Du point de vue américain, c’est sans aucun doute la « révolution du gaz et du pétrole de schiste » qui a contribué le plus à cette évolution. Le phénomène était doublement bénéfique : il a favorisé le retour de la croissance, après la « Grande Récession » et la baisse des cours a réduit les ressources de la Russie à un moment où la tension entre l’Est et l’Ouest réapparaissait à la suite des évènements d’Ukraine. Un prix élevé du pétrole et du gaz n’est donc plus, comme il le fut longtemps, dans l’intérêt des Etats-Unis. Et l’Iran a plus à gagner avec la fin des sanctions, espérée au terme du processus en cours, qu’avec le maintien du cours du baril au dessus de 100$ puisque le pays n’exportait presque plus. Tout cela va donc conduire à une révision complète des analyses qui jusqu’à présent, et depuis fort longtemps, pronostiquait l’épuisement des matières fossiles (hors charbon s’entend) et donc une hausse inexorable des cours.

On se souvient des raisonnements d’Ivan Illich et du Club de Rome il y a quarante ans qui pronostiquaient la fin de la croissance et de la civilisation technicienne,  dans la lignée des réflexions de nombreux philosophes allemands. La Terre est un ensemble fini et on arrivera, pensaient-ils, plus tôt qu’on ne le croit, aux limites d’un système basé sur l’exploitation des ressources naturelles. Ce qu’ils n’avaient pas intégré dans leurs raisonnements, c’est que si la Terre est bien un ensemble fini, la capacité de l’homme à créer et à innover est, elle, infinie. Ils avaient oublié Mozart. Des gisements d’une taille considérable, bien avant ceux découverts aux Etats-Unis, sont devenus exploitables, grâce à la mise en œuvre de nouvelles techniques de production, notamment en Afrique et en Amérique du sud. Quand au gaz et au pétrole de schiste, imaginer qu’il n’y en a qu’au Canada et aux Etats-Unis relève du déni. Il suffit de penser aux immenses étendues vierges de Sibérie pour entrevoir ce qui se passerait si on se mettait à en chercher.
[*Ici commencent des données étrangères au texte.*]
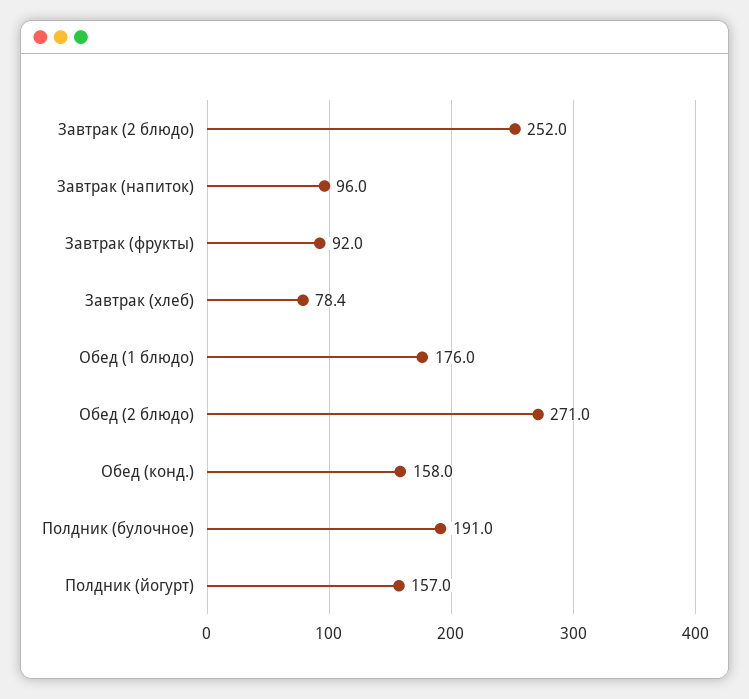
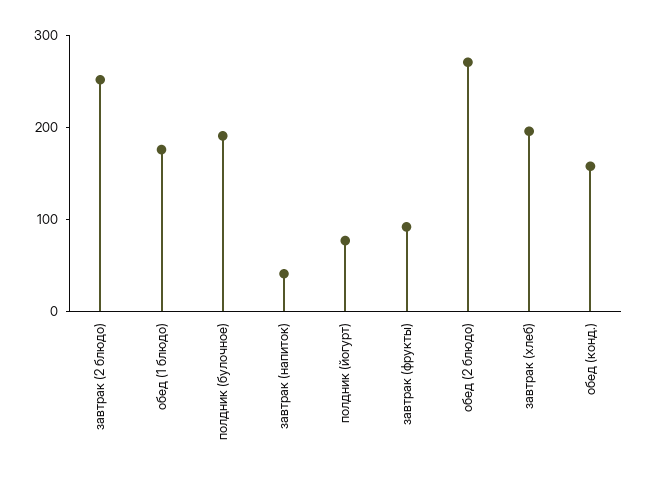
  {
    "Завтрак (2 блюдо)": 252,
-   "Завтрак (напиток)": 96,
+   "Завтрак (напиток)": 40,
    "Завтрак (фрукты)": 92,
-   "Завтрак (хлеб)": 78.4,
+   "Завтрак (хлеб)": 200,
    "Обед (1 блюдо)": 176,
    "Обед (2 блюдо)": 271,
    "Обед (конд.)": 158,
    "Полдник (булочное)": 191,
-   "Полдник (йогурт)": 157
+   "Полдник (йогурт)": 80
  }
De nombreux commentateurs, pas toujours désintéressés, ont aussi exprimé l’analyse suivant laquelle la chute des cours pénaliserait l’exploration et l’exploitation des nouveaux gisements. Rien de tout cela ne s’est produit, même si la rentabilité des sites fut, dans l’instant sérieusement réduite. Mais la réaction des compagnies exploitantes ne s’est pas fait attendre et elles ont su, grâce aussi à l’effet d’expérience, diminuer fortement leurs coûts. La baisse des cours n’a pas eu et n’aura pas d’effet sur la production américaine, qui continuera de croître. Les pays exportateurs, l’Arabie saoudite en tête l’avaient bien compris. On attendait de leurs dirigeants qu’ils réagissent en réduisant la production et fassent  remonter les cours dans le cadre d’une action concertée  lors de la dernière réunion de l’OPEP à la fin de l’année dernière. Ils ont fait le contraire car ils avaient compris qu’ils valaient mieux produire, et vendre leur pétrole et accumuler ainsi des dollars dans leurs coffres, d’autant que le cours de la devise américaine s’appréciait, plutôt de laisser leur brut dans le sous-sol, car sa valeur  avait toutes chances de décliner dans l’avenir.

Les cours du pétrole et du gaz vont donc rester à un niveau faible pendant une longue période. La dernière fois, entre 1985 et 2003, cela avait duré près de vingt ans, avec un point bas, pour le brut, en 1998 en dessous de 20$. Les dirigeants politiques doivent donc intégrer ce nouveau paradigme, dans leurs stratégies économiques et ce d’autant que le renversement des alliances au Moyen-Orient, s’il se confirme aboutira, tôt ou tard à une pacification de la région, elle-même source de nouveaux investissements et d’augmentations de la production locale.

La révolution du gaz et du pétrole de schiste et la réintégration de l’Iran dans le concert des nations, si toutefois celle-ci est actée au mois de juin, auront alors constitué un tournant majeur qui marquera les premières décennies du XXIème siècle.